BioMed Central's Beyond the Genome conference in Boston this week — which was held in conjunction with Genome Biology's 10th anniversary — showcased the work of several researchers whose ideas go beyond just sequencing.
The University of Maryland's Steven Salzberg kicked off the conference with a keynote speech about the work he and others are doing to try and accurately estimate exactly how many genes a person has. In 1964, F. Vogel wrote a letter to Nature estimating that humans have 6.7 million genes.
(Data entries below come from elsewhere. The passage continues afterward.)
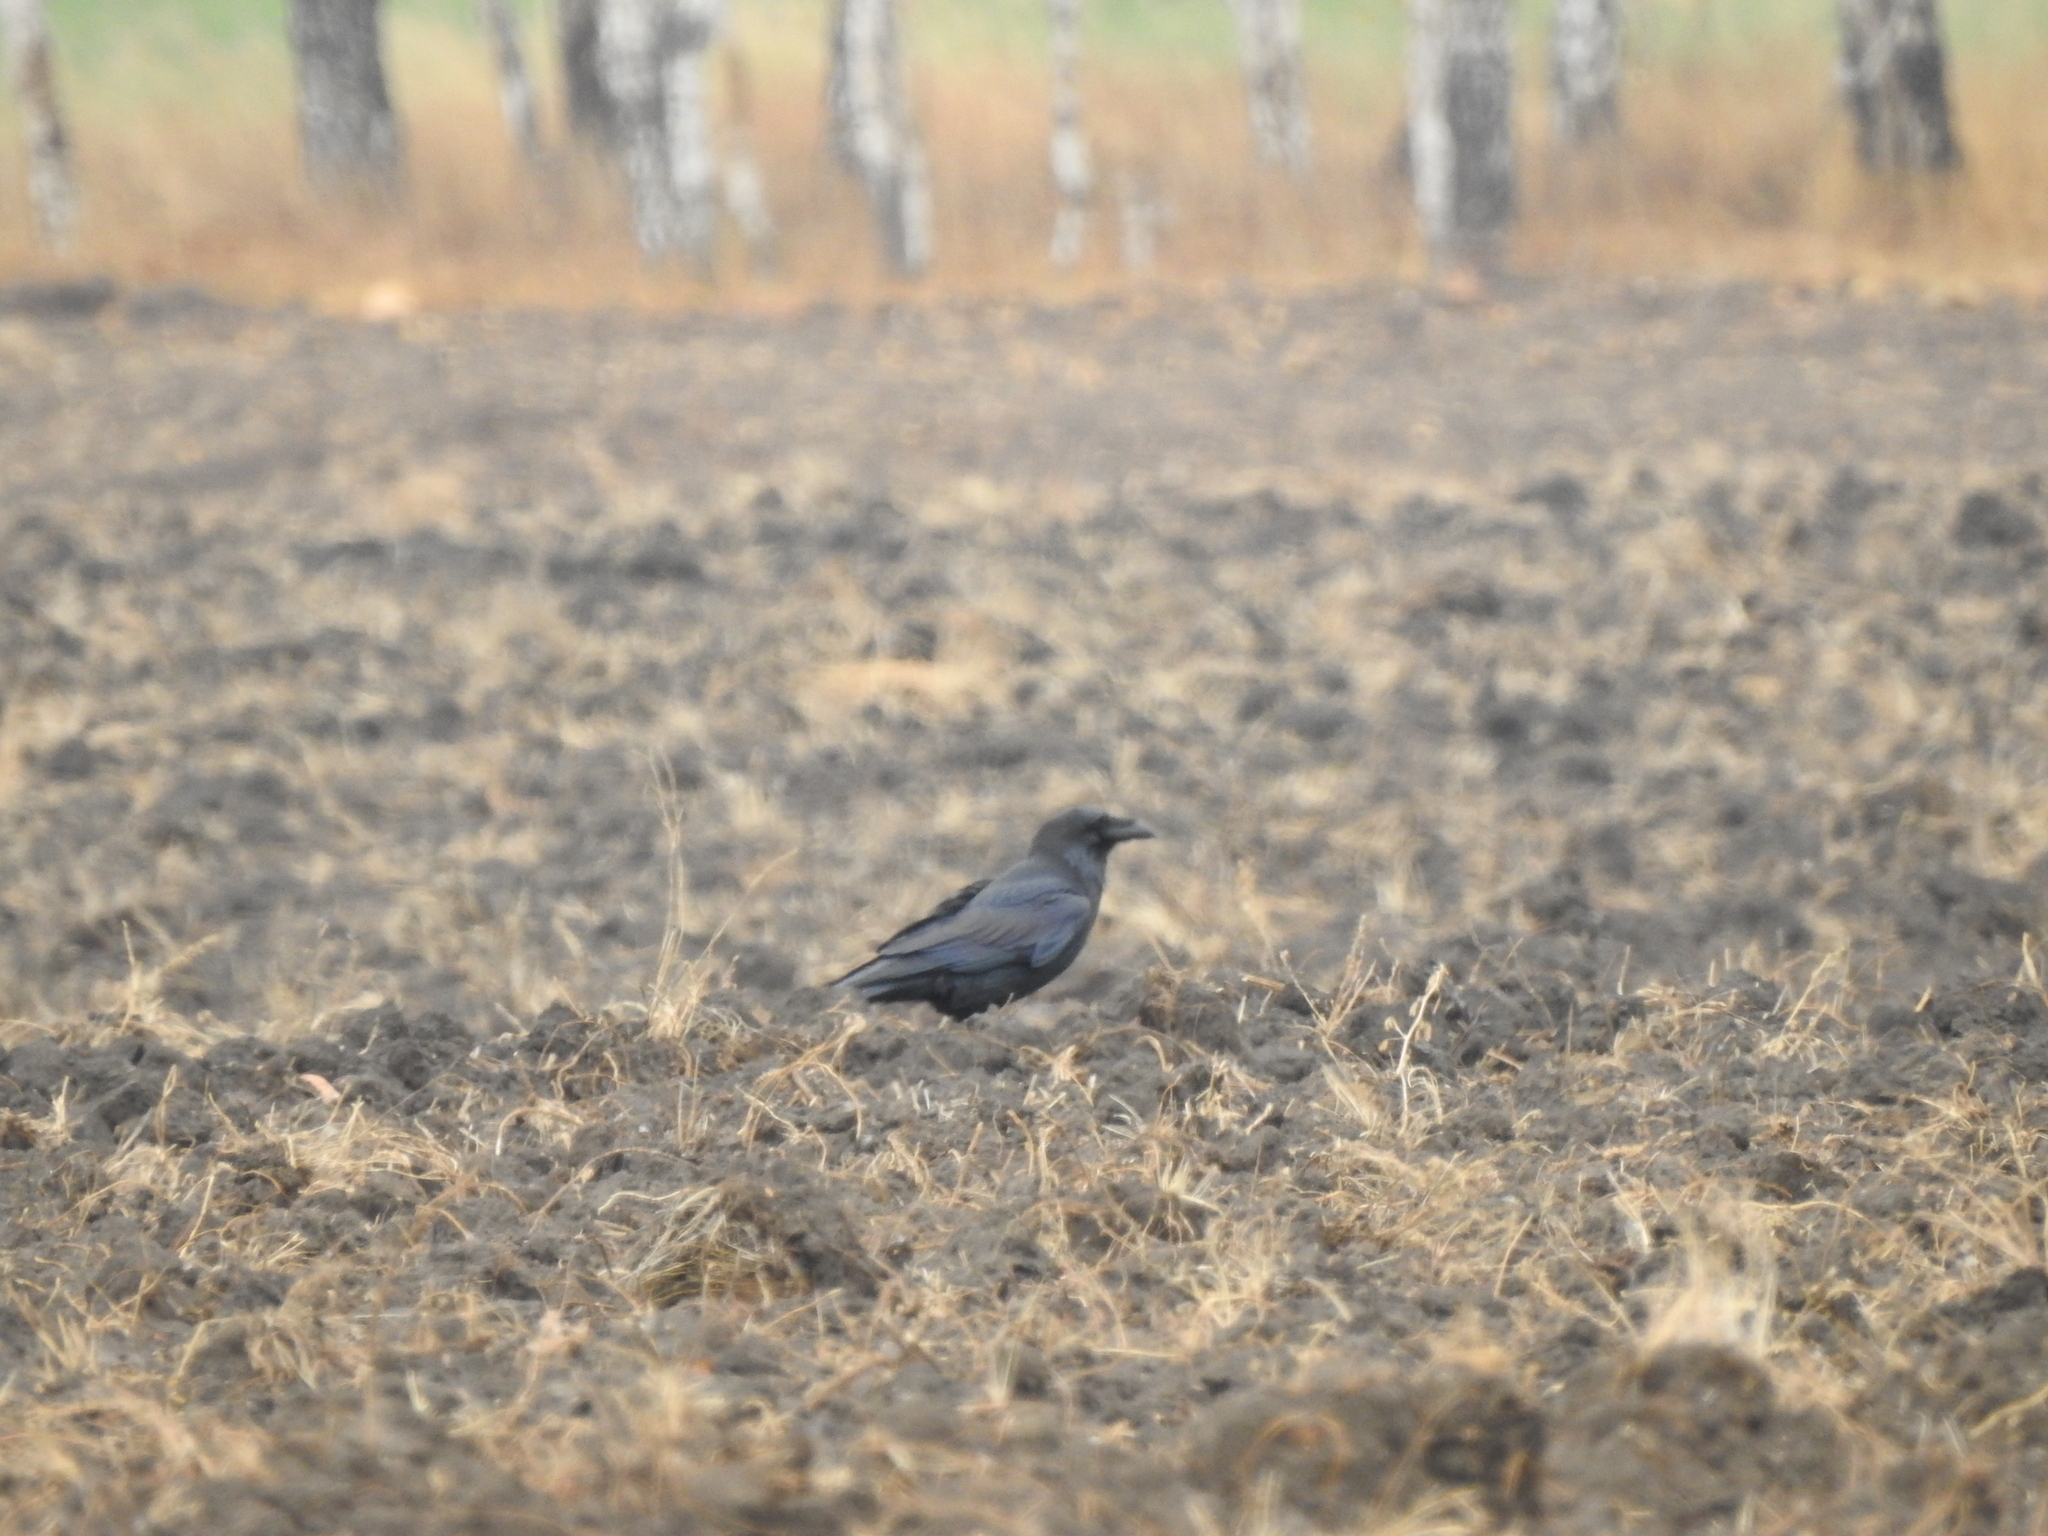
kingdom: Animalia
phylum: Chordata
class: Aves
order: Passeriformes
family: Corvidae
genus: Corvus
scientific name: Corvus corax
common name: Common raven
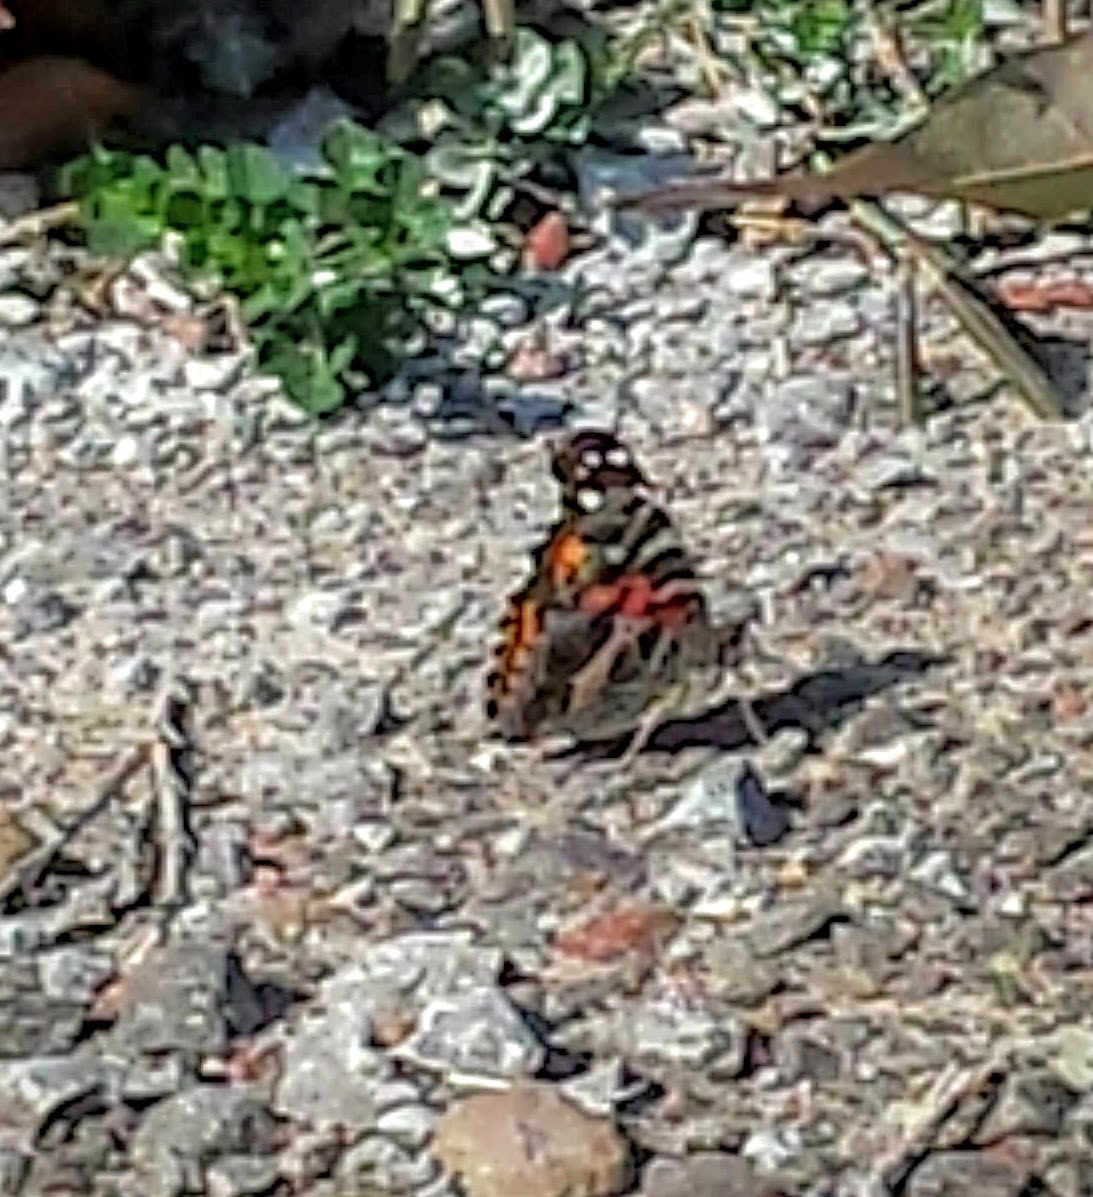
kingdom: Animalia
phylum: Arthropoda
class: Insecta
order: Lepidoptera
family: Nymphalidae
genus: Vanessa
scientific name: Vanessa virginiensis
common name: American lady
He was way off, Salzberg said, but it hasn't gotten any easier over the years to make the estimate more accurate. In the mid-1990s, three different papers estimated the count to be 50,000 to 100,000, 64,000, and 80,000. Even after the draft genome was published, the estimates widely varied. The public consortium estimated the count to be between 30,000 and 40,000, while Celera and its private partners estimated 26,588, with 12,000 other additional "likely" genes. So far, the most accurate estimate is 22,333 human genes, Salzberg said, but there is still much of the human genome that not much is known about, and RNA-seq is still revealing a lot of new genes that may have previously been overlooked. In the end, Salzberg said, it's not as important to know how many genes there are as to know what they are and what they do.
George Church emphasized how important it is to continue to read the genome. About 2,000 genes are highly predictive and medically actionable, he said, and as the price of sequencing continues to drop, researchers will be able to find more genes they can work with to the benefit of human health. Church also stressed the importance of open-access data, and said there is a need for an open database that researchers can use to analyze each others' data.
Elaine Mardis spoke about her work with cancer genomics, and said that, in researching the way tumors work, validating tumor variants is important especially for dissemination of the information to the wider scientific community for further analysis. The speed of data generation is both challenging and enabling, she added.
The University of Washington's Jay Shendure talked about his lab's work with exome sequencing in autism studies. At least some percentage of autism is caused by coding mutations, and exome sequencing is useful in studies of the disorder because the technique can be used to focus in on a single gene instead of an entire region of the genome, Shendure said. He described a trio-based exome study done in his lab, where 60 exomes — from 20 autistic children and both of their parents — were sequenced, and then analyzed to identify Mendelian errors. The researchers found 16 de novo SNPs validated by Sanger from the 20 autism trios, and found two genes — GRIN2B and FOXP1 — which they think could be causative in autism.
The University of Colorado's Rob Knight and BGI's Jun Wang discussed their respective labs' work with microbes. Knight talked about the research he has done with obese and lean mice, and trying to elucidate the relationship between an organism's weight and its gut microbes. Wang talked about some of the studies BGI has done with diabetic patients, and said one study of Chinese type II diabetes patients discovered more than 500,000 novel bacterial genes and found 1,306 bacterial genes associated with diabetic patients, though whether the genes were the cause or the effect of diabetes is not yet known.